My company had our annual Employee Barbeque yesterday.
Last year at this time, I’d been working there for mere weeks. I listened to everyone talk up the event, getting hyped with them over descriptions of bouncy houses and facepainting, grilled food and cotton candy.
When the time came to join last year’s event, though, I found it massively disappointing. I wandered around the parking lot looking for familiar faces and trying not to let on how lost and lonely I was.
This year it was completely different. I went on a bouncy house (avoided the mechanical bull, though), ate sno-cones and popcorn, piled a plate with grilled veggies, chatted with coworkers and met new family members.
Community. I now knew these people. I knew people from other branches. I’ve been in the trenches with them for the past year. Some of my coworkers have moved on to other departments, making an event like this a great time to catch up with them.
It made me think about the importance of community in writing.
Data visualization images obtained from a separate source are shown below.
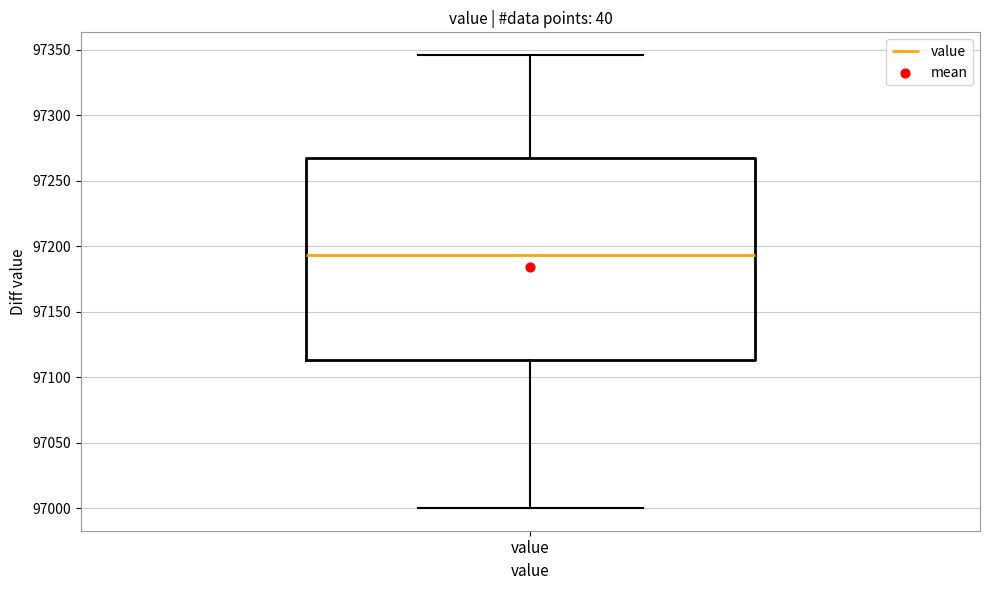

Where does the upper whisker of the box for value end on the y-axis? The values are not printed on the chart, so give them approximately, as read against the axis.

97345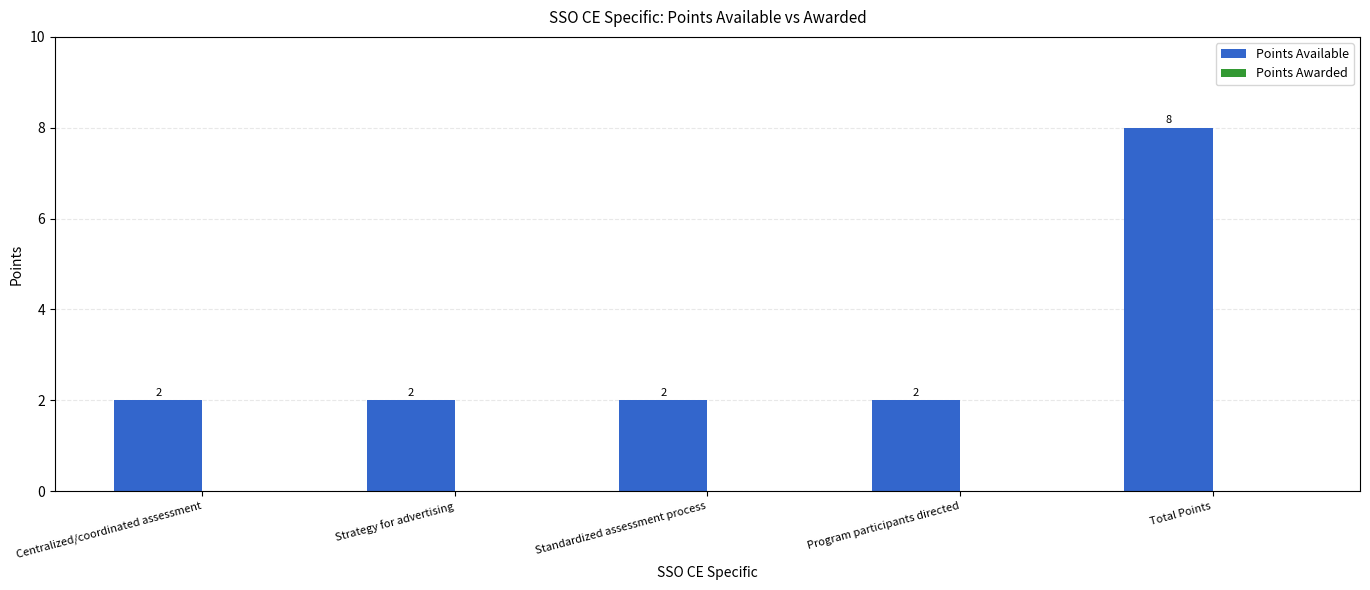

Reading right to left, what are all the values shown in this chart?

Total Points=8	Program participants directed=2	Standardized assessment process=2	Strategy for advertising=2	Centralized/coordinated assessment=2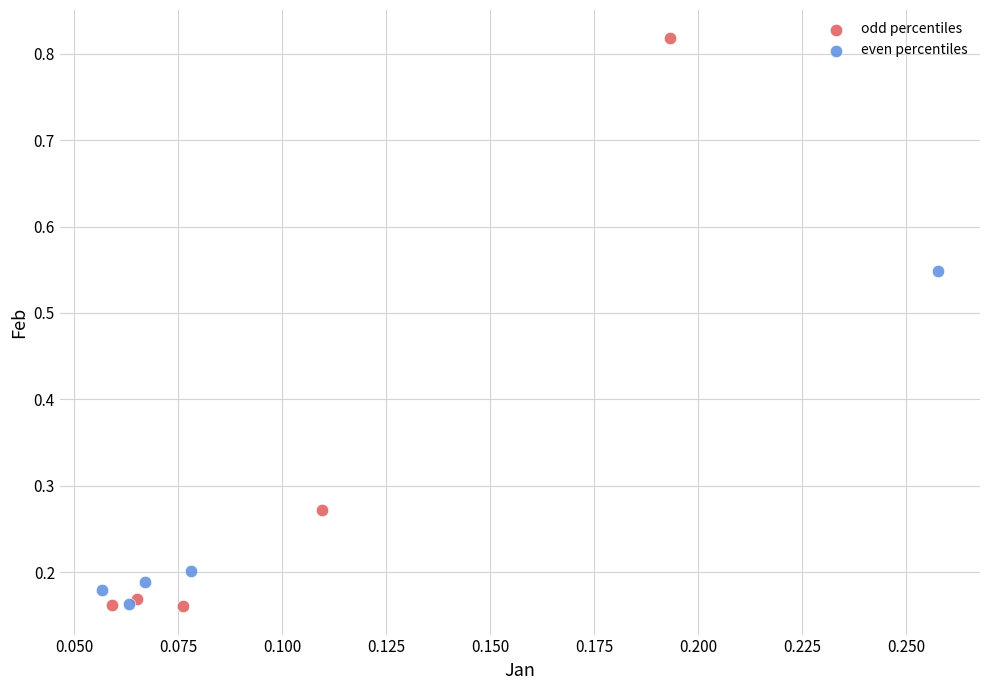

Which series reaches the maximum Y coordinate?

odd percentiles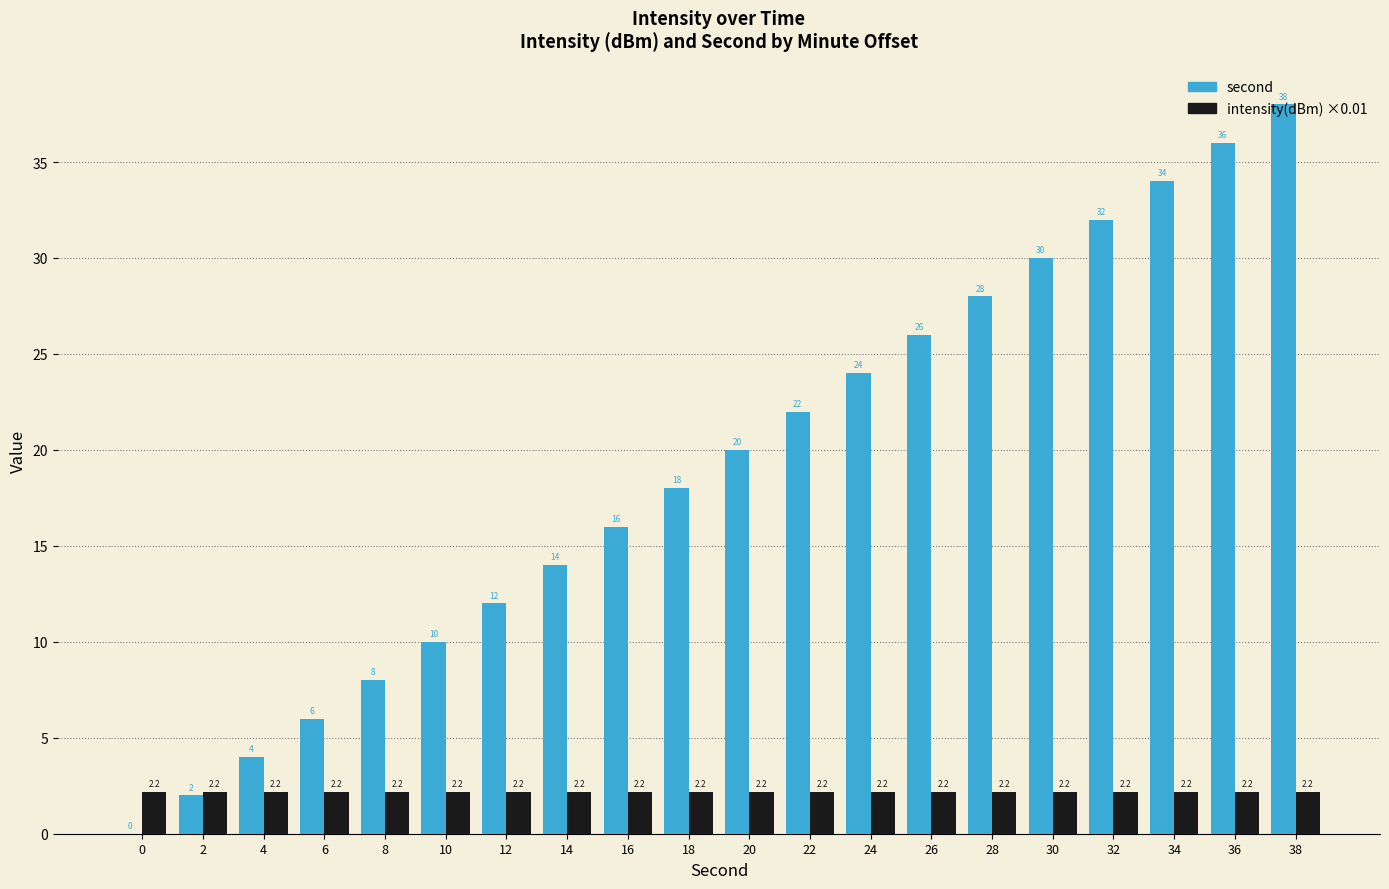

What is the sum of all intensity(dBm) ×0.01 values?

43.9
Some of the best stories include vibrant, connected community–think of Harry Potter with his stalwart friends, the League of the Scarlet Pimpernel, the X-Men, almost anyone in any Charles de Lint story, Thursday Next’s circles of Spec-Ops and literary cohorts, or Mal’s crew on Serenity.
And then there are the iconic loners.
Community, or lack of it, plays a huge role not only in the tone of the story but in the formation of the characters in it.
Saturday’s challenge: come up with an existing character and flip his or her community around. Some examples could be setting the Doctor set into a group of (healthy, functioning) Timelords, or watching one of Snow White’s dwarves making his way in the world alone. What does this character’s world (and internal landscape) look like now? How would this character’s life and personality have been different if they’d had or lacked this all along?